I am going down to Acapulco next week for a few weeks and want to be able to watch some hockey and NFL playoff games in English... and preferably in HDTV.

Does anyone know of any hotels in Acapulco that have Canadian or US satellite TV in HD?

Thanks,

The ******


----------



## Acapulco Joe (Oct 23, 2009)

Yes. There is one called Las Torres Gemelas Private Suites (note: there is another hotel just called Las Torres Gemelas, that is a different hotel). It won't let me post the URL but if you Google "Las Torres Gemelas Private Suites" it is the first website that comes up.

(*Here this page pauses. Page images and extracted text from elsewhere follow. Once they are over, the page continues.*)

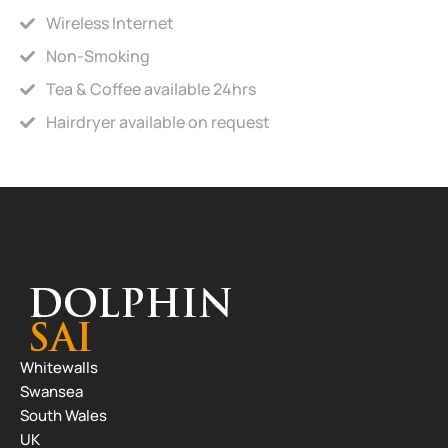
Wireless Internet
Non-Smoking
Tea & Coffee available 24hrs
Hairdryer available on request
Whitewalls
Swansea
South Wales
UK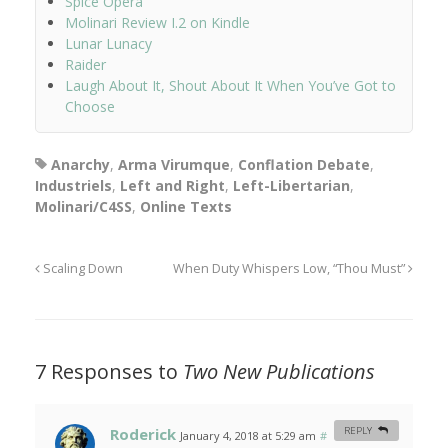
Spice Opera
Molinari Review I.2 on Kindle
Lunar Lunacy
Raider
Laugh About It, Shout About It When You’ve Got to
Choose
Anarchy
,
Arma Virumque
,
Conflation Debate
,
Industriels
,
Left and Right
,
Left-Libertarian
,
Molinari/C4SS
,
Online Texts
Scaling Down
When Duty Whispers Low, “Thou Must”
7 Responses to
Two New Publications
Roderick
REPLY
January 4, 2018 at 5:29 am
#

I stayed there before and it is great... all the rooms have flat screen LCD TVs and they get all the Canadian and US HDTV channels. I watched a lot of hockey on CBC and TSN in HD and other US sports on NBC, ABC, CBS and more.

Its not that expensive either for what you get.





The ****** said:


> Hi,
> 
> I am going down to Acapulco next week for a few weeks and want to be able to watch some hockey and NFL playoff games in English... and preferably in HDTV.
> 
> ...


----------



## gypsywifey (Apr 23, 2010)

Hey Acapulco Joe, 

We are going to Acapulco in February. We are staying at Alba Suites on Caleta Beach. We have been several times to that area but not for quite a while. How is the safety issue? There are 8 of us going including my elderly parents.


----------



## telcoman (Feb 11, 2010)

If the hotel has satellite TV it would likely be Shaw as US satellite services do not work that well that far south. Chances are it will be SKY which is largely Spanish.

Asfor the other question re safety I would nto be concerned at all, unless you are intending to pub crawl with them or try to buy and sell drugs..


----------